• [READING TEXT]:
-- start --

Even with rsync, raw speed is not always desirable. A backup script consuming all available bandwidth can disrupt other services on the same network link, so --bwlimit is often essential. The basic syntax is:
rsync --bwlimit=KBPS source destination
The value is in units of 1,024 bytes unless an explicit suffix is added. A fractional value is also valid: --bwlimit=1.5m sets a cap of 1.5 MB/s. A local transfer capped at 1,000 KB/s looks like:
rsync --bwlimit=1000 /path/to/source /path/to/dest/
And a remote backup:
rsync --bwlimit=1000 /var/www/html/ backups@server1.example.com:~/mysite.backups/
The man page for rsync explains that --bwlimit works by limiting the size of the blocks rsync writes and then sleeping between writes to achieve the target average. Some volume undulation is therefore normal in practice.
Managing I/O Priority with ionice
Bandwidth is only one dimension of the load a transfer places on a system. Disk I/O scheduling may also need attention, particularly on busy servers running other workloads. The ionice utility adjusts the I/O scheduling class and priority of a process without altering its CPU priority. For instance:
/usr/bin/ionice -c2 -n7 rsync --bwlimit=1000 /path/to/source /path/to/dest/
This runs the rsync process in best-effort I/O class (-c2) at the lowest priority level (-n7), combining transfer rate limiting with reduced I/O priority. The scheduling classes are: 0 (none), 1 (real-time), 2 (best-effort) and 3 (idle), with priority levels 0 to 7 available for the real-time and best-effort classes.
Together, --bwlimitand ionice provide complementary controls over exactly how much resource a routine transfer is permitted to consume at any given time.

-- end --

• [SOURCE DATA]:
-- start --

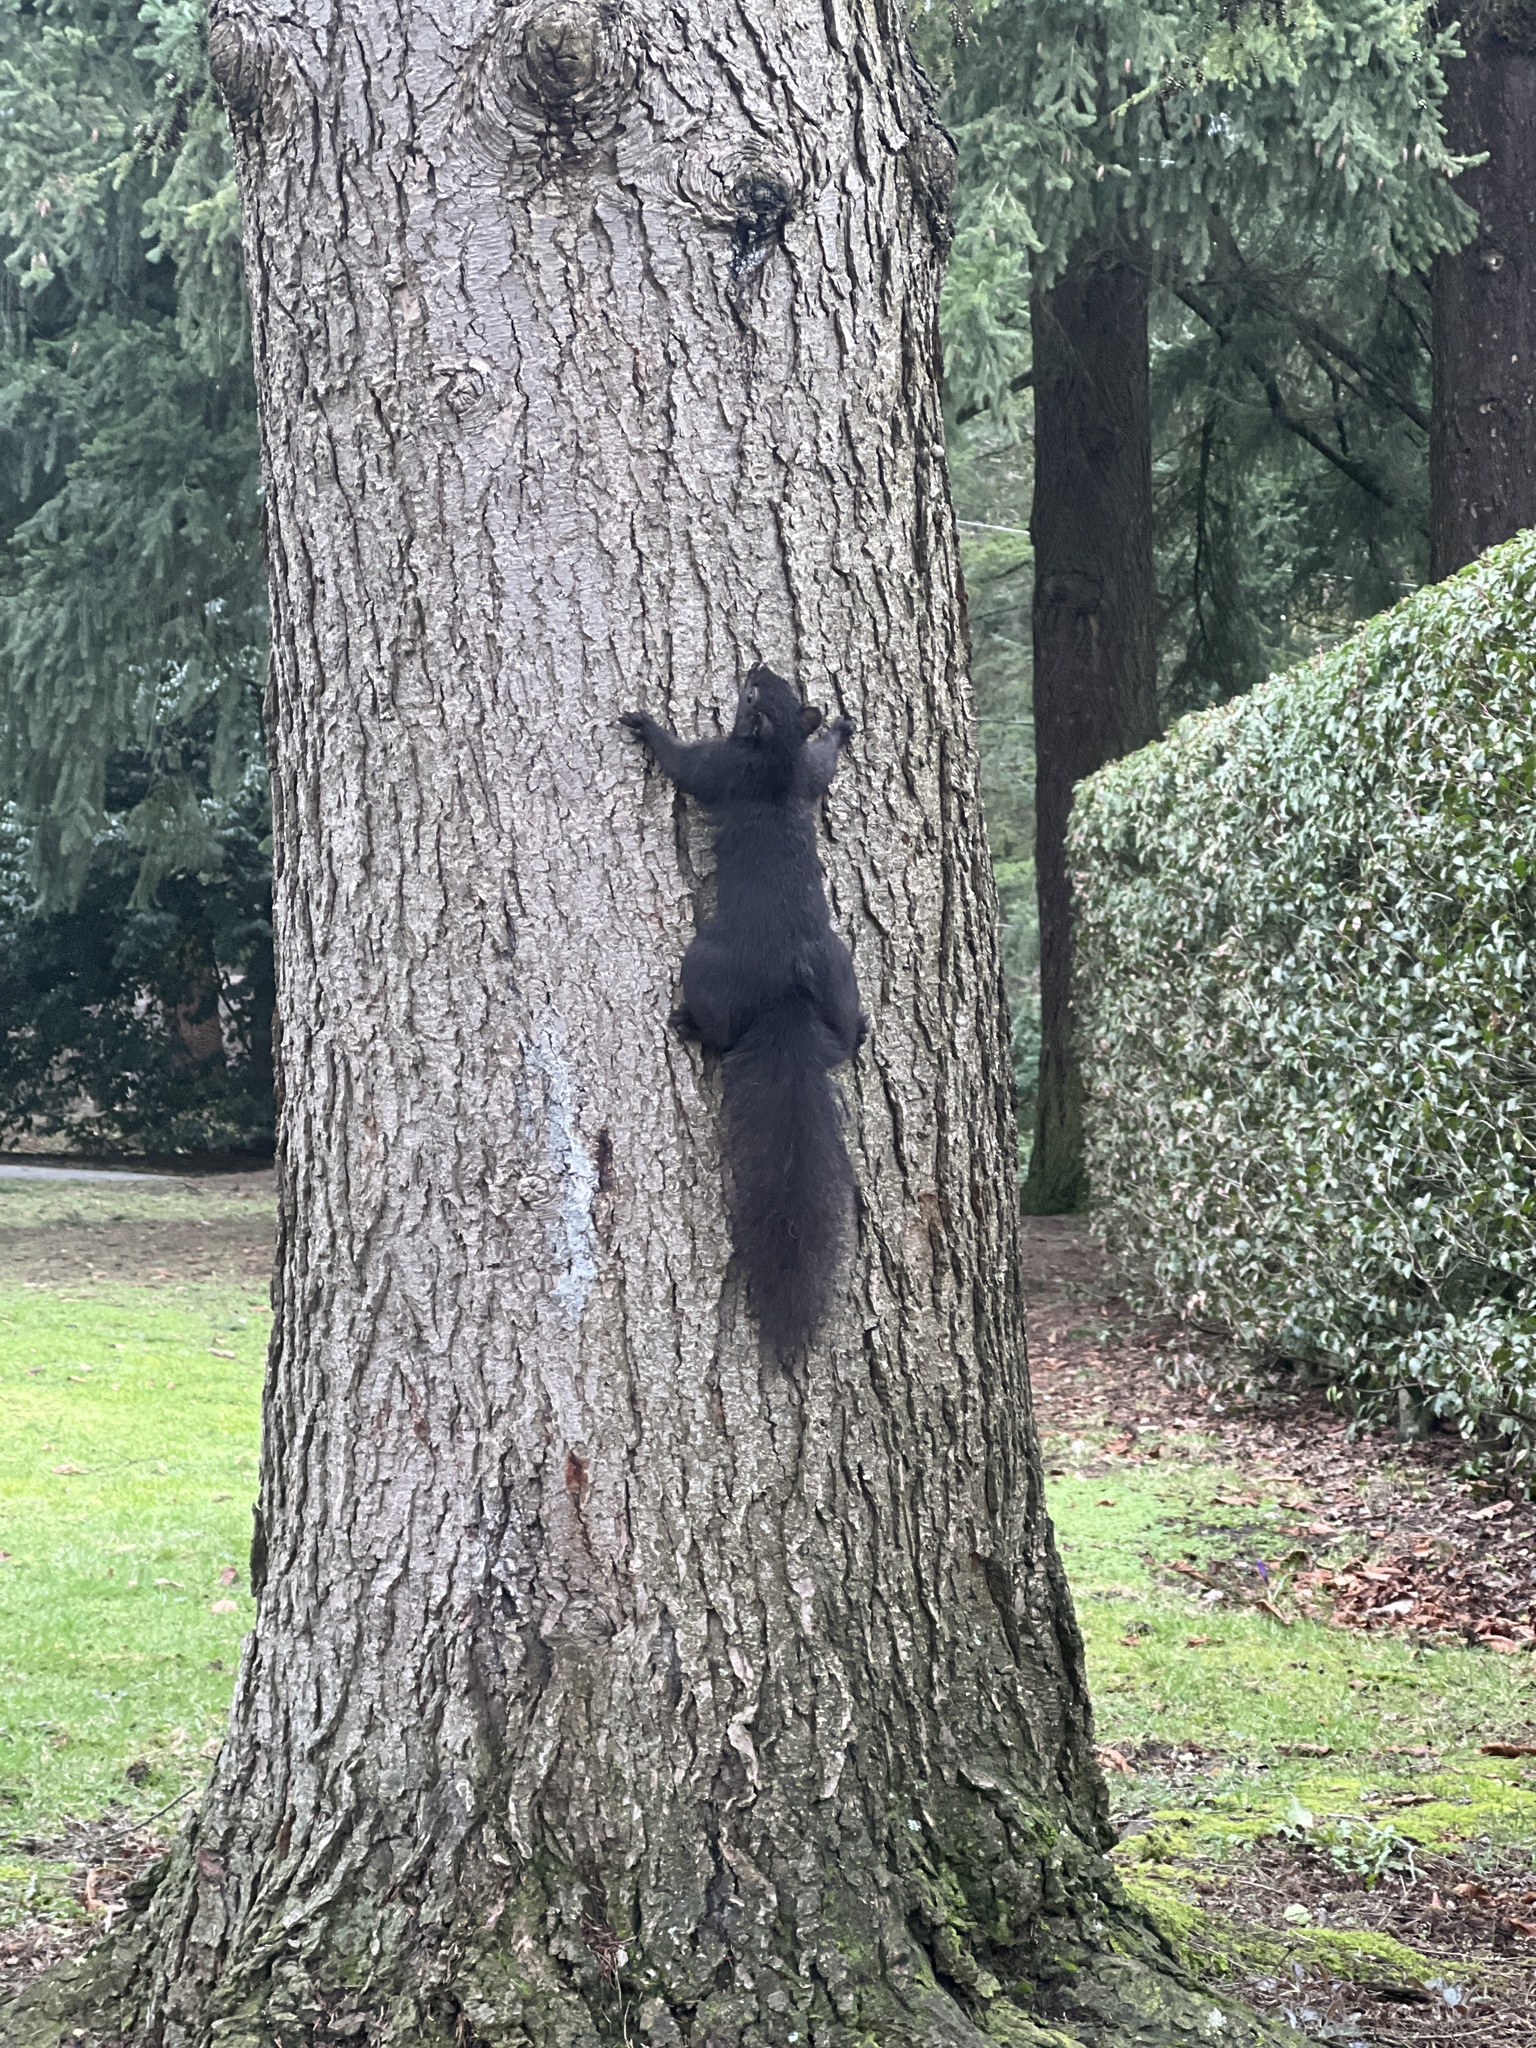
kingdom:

-- end --

• [SET OF TASKS]:
1. Copy the rsync passage word for word, from "Even with rsync, raw" to "normal in practice.".
2. List every I/O scheduling class named in the rsync passage, with the number given for each.
3. Answer these from the rsync passage:
(a) In what units is the --bwlimit value expressed when no explicit suffix is added?
(b) What cap does --bwlimit=1.5m set?
(c) Which priority of a process does ionice leave unchanged?
The lines that come after the rsync passage are separate material.

• [FINAL ANSWERS]:
1.
Even with rsync, raw speed is not always desirable. A backup script consuming all available bandwidth can disrupt other services on the same network link, so --bwlimit is often essential. The basic syntax is:
rsync --bwlimit=KBPS source destination
The value is in units of 1,024 bytes unless an explicit suffix is added. A fractional value is also valid: --bwlimit=1.5m sets a cap of 1.5 MB/s. A local transfer capped at 1,000 KB/s looks like:
rsync --bwlimit=1000 /path/to/source /path/to/dest/
And a remote backup:
rsync --bwlimit=1000 /var/www/html/ backups@server1.example.com:~/mysite.backups/
The man page for rsync explains that --bwlimit works by limiting the size of the blocks rsync writes and then sleeping between writes to achieve the target average. Some volume undulation is therefore normal in practice.

2.
0 (none)
1 (real-time)
2 (best-effort)
3 (idle)

3.
(a) Units of 1,024 bytes.
(b) A cap of 1.5 MB/s.
(c) Its CPU priority.